Wheat straw has traditionally been fed to beef cows and can provide energy to gestating cows if supplemented with protein; however, ammoniation of the straw can effectively improve its feed value. Lignin (the “glue” that holds the cells together and gives strength to the stalk) normally prevents ruminal microbes from breaking down much of the cellulose in mature forages. Ammoniation breaks down the bonds between lignin and the cellulose and hemicellulose, allowing access for rumen microbes, and releasing energy for the cow to use.
Ammoniation not only adds nitrogen and increases the crude protein content of the forage, but also improves digestibility and consumption of the forage as well. Simply put, untreated wheat straw has very little energy and protein; whereas ammoniated wheat straw has protein and energy values similar to moderate quality prairie hay.
The ammoniation process is relatively simple and inexpensive. Stack the straw bales in either a 3-2 or 3-2-1 pyramid. Leave several inches between adjacent bales to allow ammonia to flow freely between the bales within the stack. Cover the stack with a single sheet of 6 mil plastic and completely seal the plastic around the base of the stack with soil. Any holes in the plastic should be sealed with tape.
Insert a hose from the anhydrous ammonia nurse tank under the plastic at the base of the stack at the midway point of the stack and seal the plastic around the hose. A manifold can be used to disperse the ammonia more evenly throughout the bale stack.
Most literature sources recommend applying anhydrous ammonia at the rate of 3% of the bales’ dry weight; however, recent K-State data suggests that 1.5% may be nearly as efficacious but has roughly half the cost. At a 3% addition rate, 60 lbs of anhydrous ammonia will be added for each ton of hay. For simplicity, a nurse tank can be used containing the exact amount of anhydrous ammonia for the amount of hay in the stack, and the tank can be allowed to empty completely.

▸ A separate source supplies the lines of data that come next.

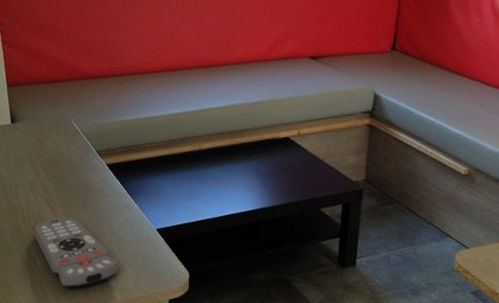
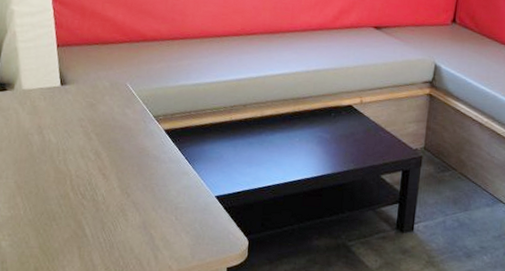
remote control: present [32,217,120,289] -> none [82,184,176,259]

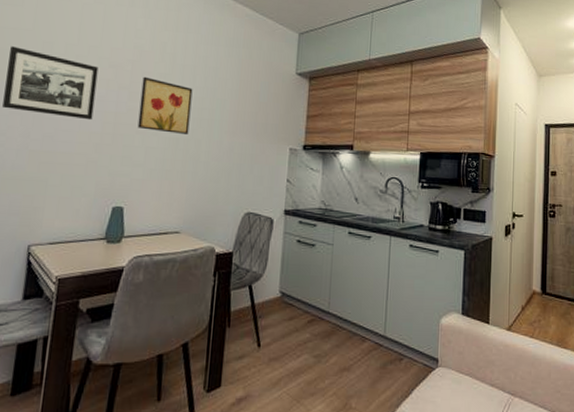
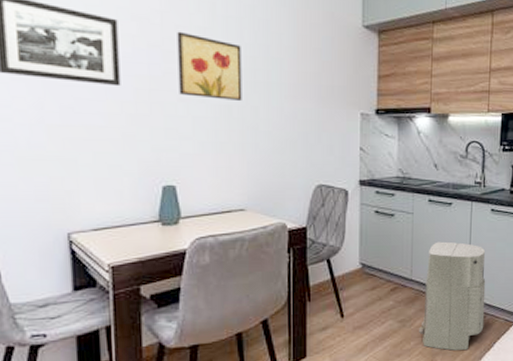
air purifier: none [334,274,404,396] -> present [419,241,486,351]

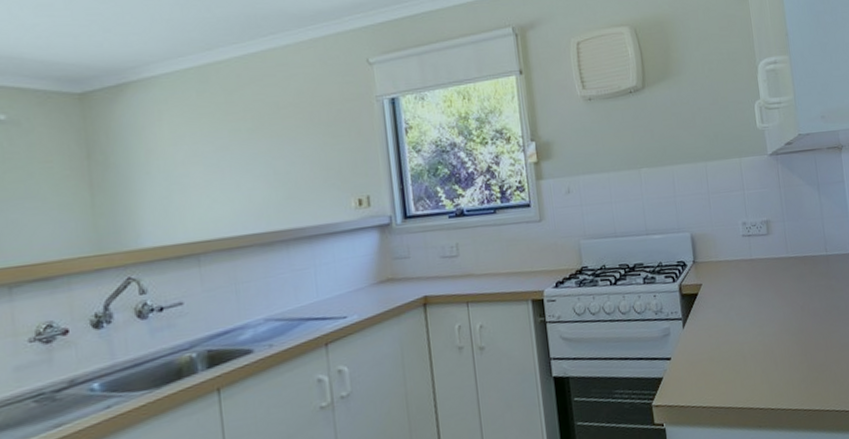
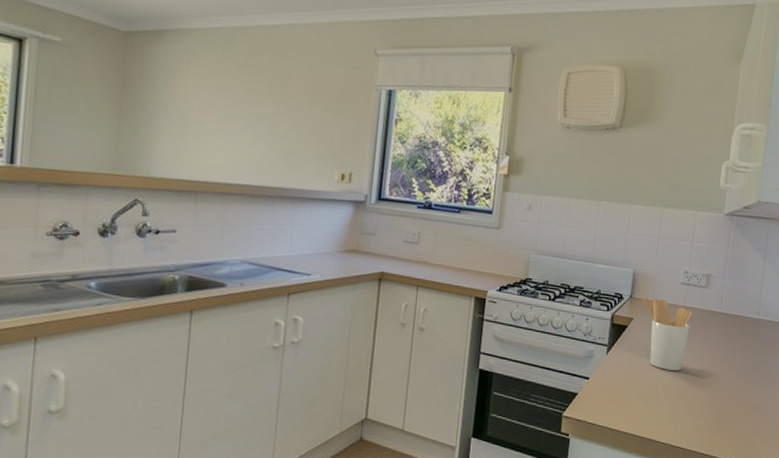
utensil holder: none [707,256,764,331] -> present [643,298,693,371]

Apply the ammonia slowly to prevent rapid expansion and breaking of the plastic.
WARNING: Anhydrous ammonia is very toxic to the skin, eyes, and respiratory tract. Therefore, only conduct ammoniation in an open, well-ventilated area, always work upwind from the ammonia source, and always wear goggles and rubber gloves when exposed to the anhydrous ammonia. Have abundant clean water available in the event of exposure of the eyes or skin to the anhydrous ammonia.
The time required for the chemical breakdown to occur depends on ambient temperature: allow 1-2 weeks to cure if daily temperatures are in the 80’s or 90’s; increase this time to 4-6 weeks if ammoniating during the winter. Prior to feeding, remove the plastic and allow the bales to aerate for several days to allow excess ammonia to escape. Corn stalks can also be successfully ammoniated and forage quality effectively improved in a similar manner.
The value of wheat straw and corn stalks can be dramatically improved by ammoniation. The cost of ammoniation is presently $20-40 per ton of forage, depending on application rates, which makes the ammoniated crop residue a very cost-effective alternative to prairie hay which might need to be purchased and hauled from a distance. In the present market, all forage has some value; however, it’s imperative to test all forages to determine what that value is.